(Excerpt from a dataset)
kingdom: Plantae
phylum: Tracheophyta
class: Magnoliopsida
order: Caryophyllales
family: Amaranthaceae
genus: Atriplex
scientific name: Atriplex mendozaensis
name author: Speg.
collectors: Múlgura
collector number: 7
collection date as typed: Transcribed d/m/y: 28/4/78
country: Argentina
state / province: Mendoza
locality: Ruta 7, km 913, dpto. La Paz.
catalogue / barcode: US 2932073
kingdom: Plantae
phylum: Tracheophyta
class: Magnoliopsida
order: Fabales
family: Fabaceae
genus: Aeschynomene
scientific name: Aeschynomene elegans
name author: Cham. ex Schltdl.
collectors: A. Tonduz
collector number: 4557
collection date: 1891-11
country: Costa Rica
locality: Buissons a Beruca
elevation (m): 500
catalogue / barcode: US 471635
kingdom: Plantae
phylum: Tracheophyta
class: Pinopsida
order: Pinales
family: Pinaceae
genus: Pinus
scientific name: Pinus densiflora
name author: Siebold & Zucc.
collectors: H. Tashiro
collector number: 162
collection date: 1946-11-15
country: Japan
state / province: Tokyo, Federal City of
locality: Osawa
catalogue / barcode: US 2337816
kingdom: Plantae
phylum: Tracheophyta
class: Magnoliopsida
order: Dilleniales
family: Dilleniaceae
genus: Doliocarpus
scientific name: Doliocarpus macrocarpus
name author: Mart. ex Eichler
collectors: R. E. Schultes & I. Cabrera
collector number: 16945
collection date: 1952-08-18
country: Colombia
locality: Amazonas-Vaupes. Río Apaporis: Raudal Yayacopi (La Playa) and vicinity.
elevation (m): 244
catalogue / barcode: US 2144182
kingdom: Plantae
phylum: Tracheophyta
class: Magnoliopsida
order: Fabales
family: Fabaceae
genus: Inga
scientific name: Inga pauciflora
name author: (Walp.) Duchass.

### DIRECTIVE:
Identify each line of the data above that contains the word "scientific" and copy every such line.

### EXERCISE SOLUTION:
scientific name: Atriplex mendozaensis
scientific name: Aeschynomene elegans
scientific name: Pinus densiflora
scientific name: Doliocarpus macrocarpus
scientific name: Inga pauciflora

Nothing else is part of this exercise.